EXERCISE DIRECTIONS
Omit all pictures and give the records below again exactly as written.

[Page layout parsing data]
*** Block opens ***

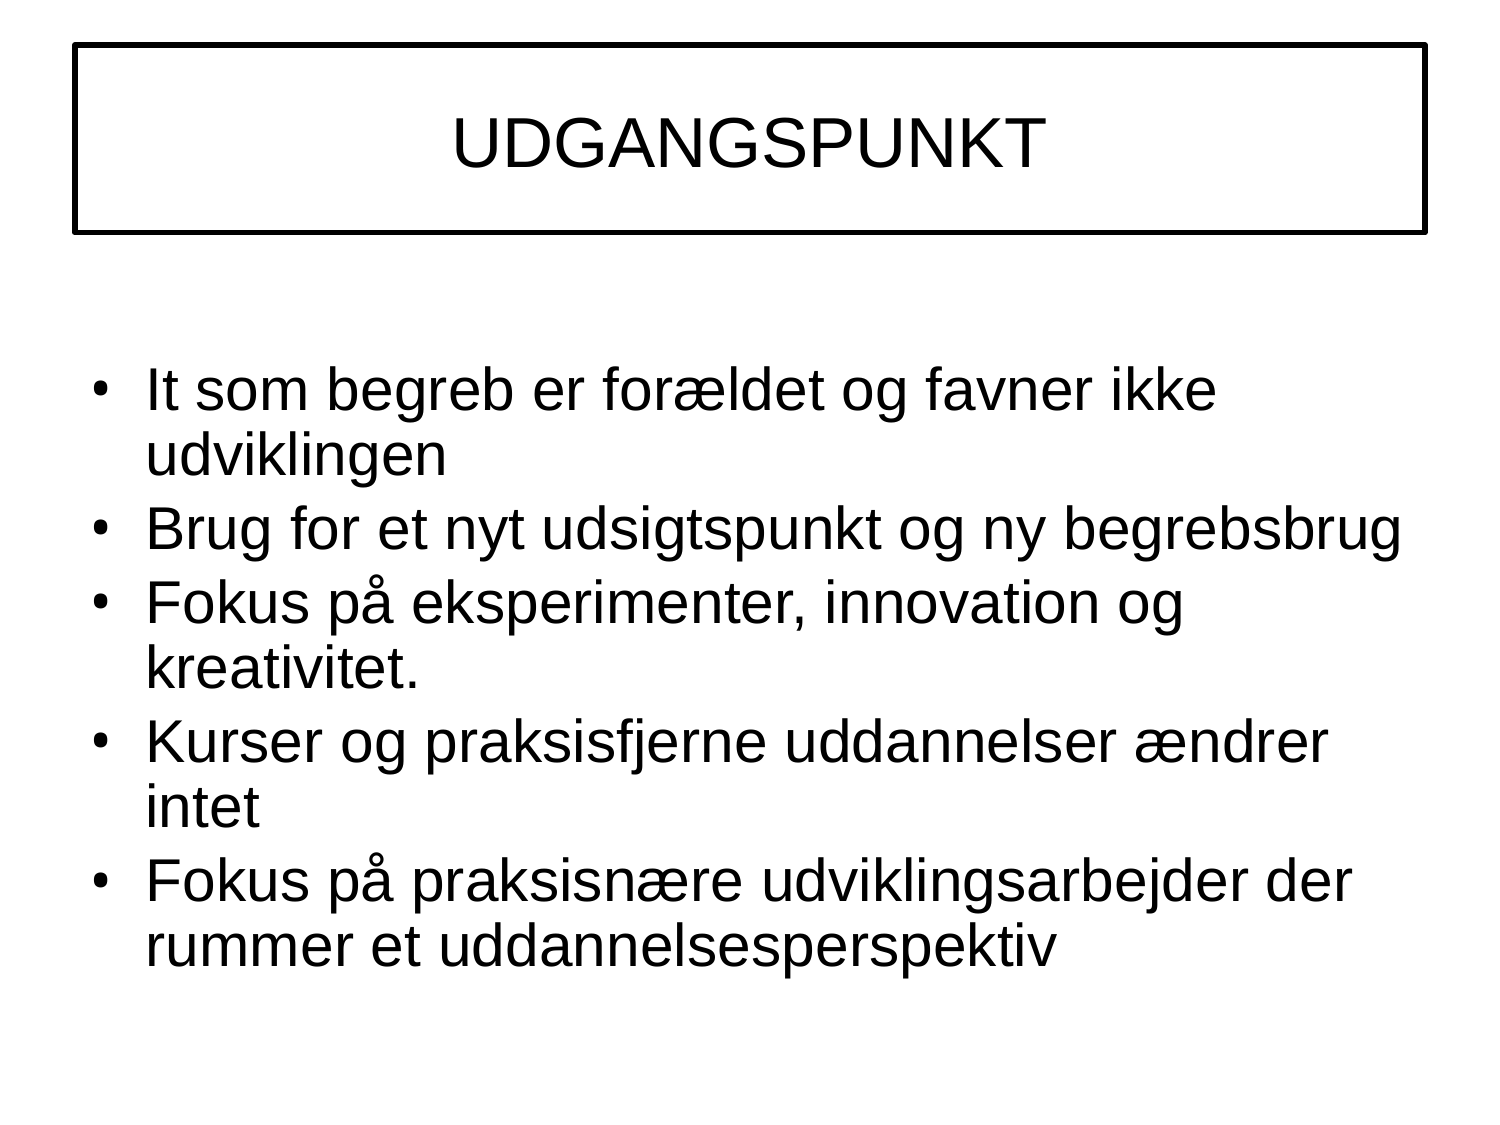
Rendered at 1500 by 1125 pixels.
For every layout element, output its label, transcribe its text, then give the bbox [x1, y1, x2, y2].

title UDGANGSPUNKT [74, 45, 1425, 233]
list It som begreb er forældet og favner ikke udviklingen Brug for et nyt udsigtspunkt og ny begrebsbrug Fokus på eksperimenter, innovation og kreativitet. Kurser og praksisfjerne uddannelser ændrer intet Fokus på praksisnære udviklingsarbejder der rummer et uddannelsesperspektiv [74, 349, 1425, 1005]
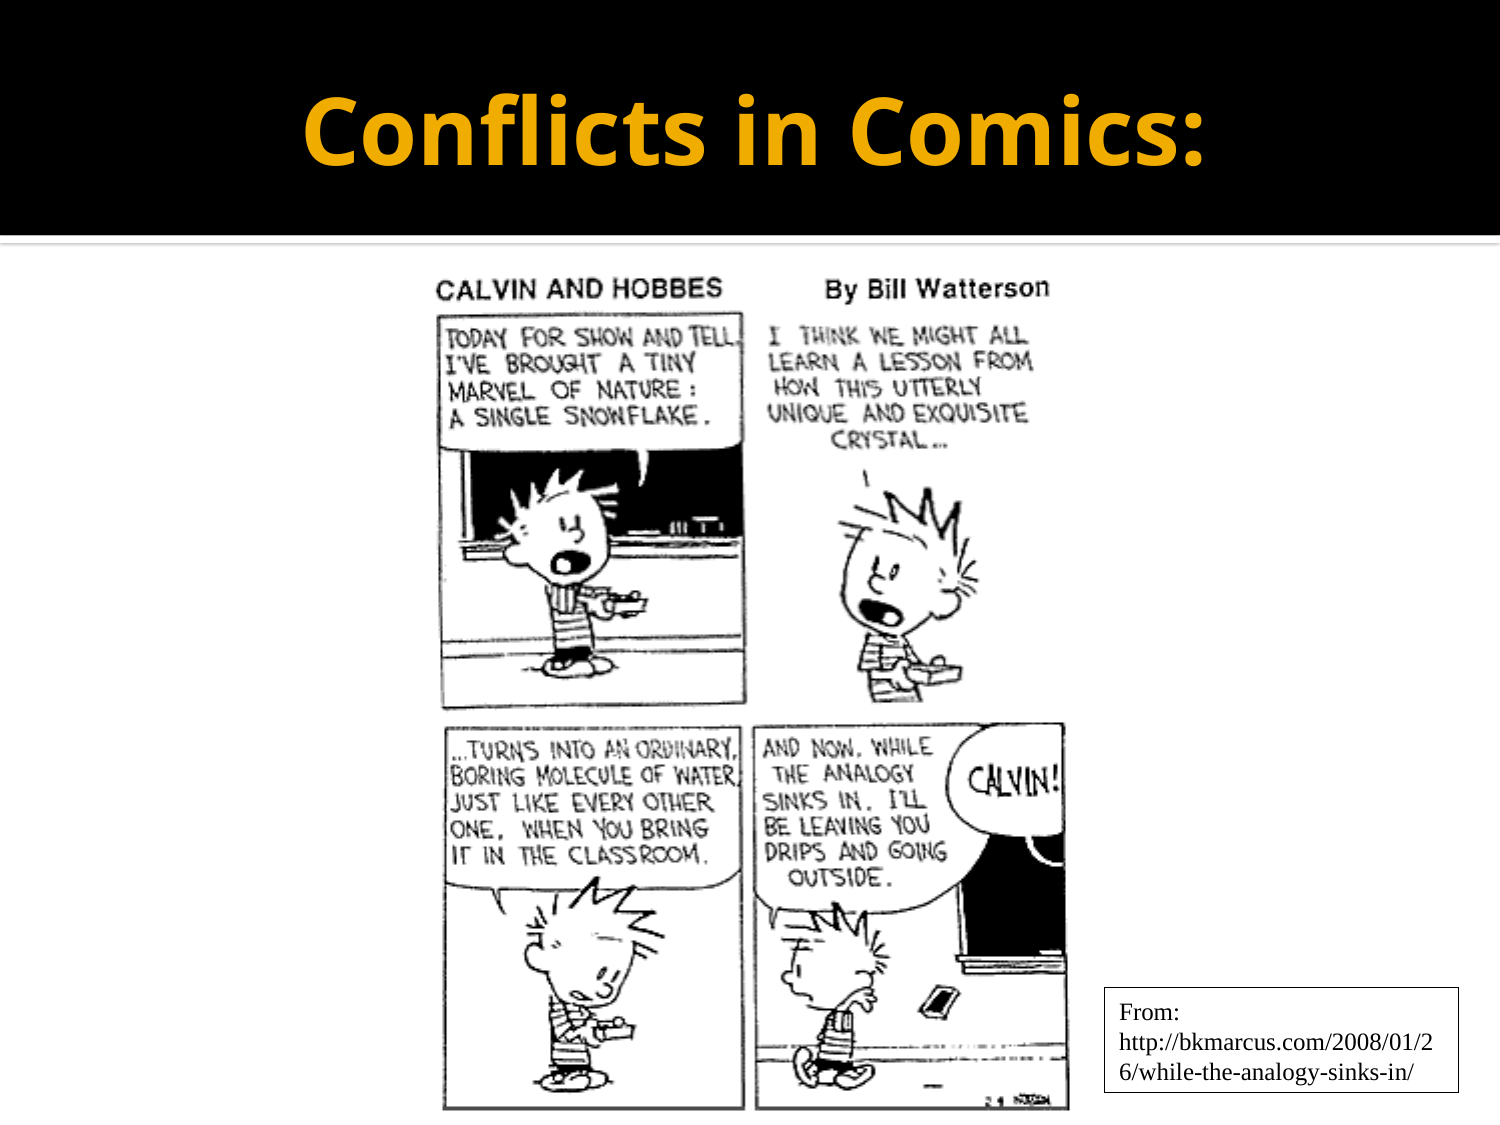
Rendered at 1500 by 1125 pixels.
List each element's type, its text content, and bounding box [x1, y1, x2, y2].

picture [429, 255, 1080, 1125]
title Conflicts in Comics: [75, 24, 1425, 231]
text_box From: http://bkmarcus.com/2008/01/26/while-the-analogy-sinks-in/ [1104, 987, 1459, 1093]
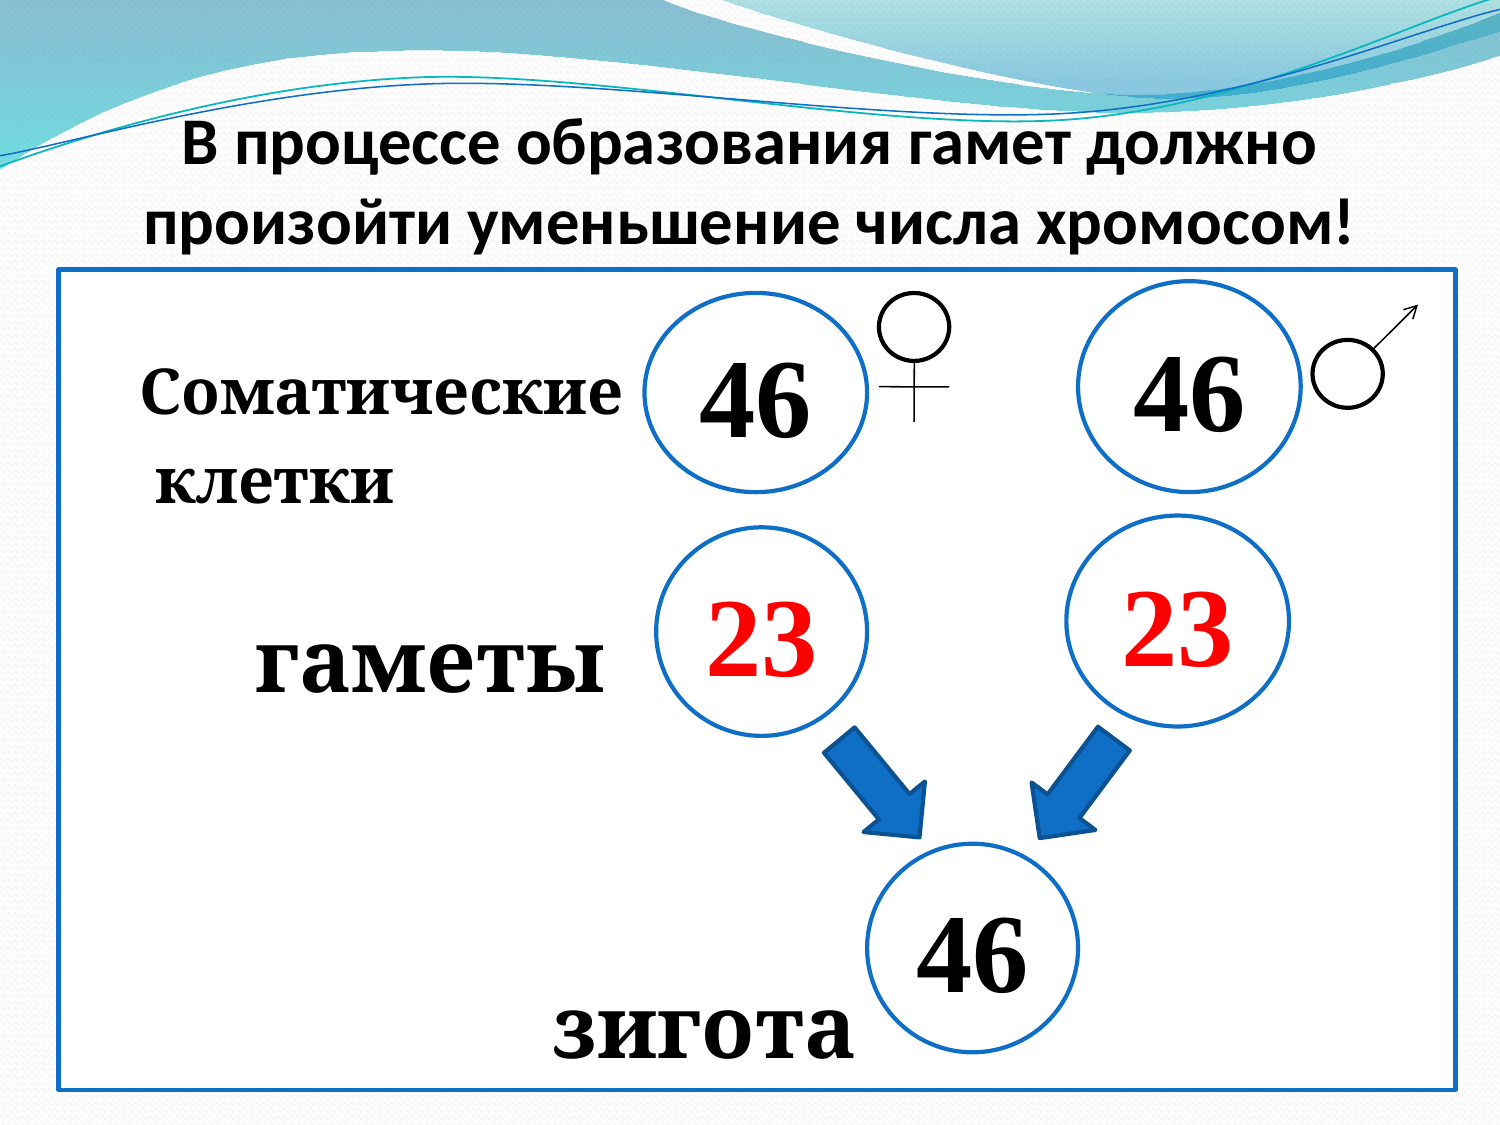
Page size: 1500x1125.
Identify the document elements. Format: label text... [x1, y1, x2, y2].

text_box 46 [1075, 279, 1303, 495]
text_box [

*** Block closes ***

RESULT OF THE EXERCISE
Rendered at 1500 by 1125 pixels.
For every layout element, output its label, transcribe its text, then give the bbox [x1, y1, x2, y2].

title UDGANGSPUNKT [74, 45, 1425, 233]
list It som begreb er forældet og favner ikke udviklingen Brug for et nyt udsigtspunkt og ny begrebsbrug Fokus på eksperimenter, innovation og kreativitet. Kurser og praksisfjerne uddannelser ændrer intet Fokus på praksisnære udviklingsarbejder der rummer et uddannelsesperspektiv [74, 349, 1425, 1005]
Rendered at 1500 by 1125 pixels.
List each element's type, its text content, and bounding box [x1, y1, x2, y2].

picture [429, 255, 1080, 1125]
title Conflicts in Comics: [75, 24, 1425, 231]
text_box From: http://bkmarcus.com/2008/01/26/while-the-analogy-sinks-in/ [1104, 987, 1459, 1093]
Page size: 1500x1125.
Identify the document elements. Format: label text... [x1, y1, x2, y2].

text_box 46 [1075, 279, 1303, 495]
text_box [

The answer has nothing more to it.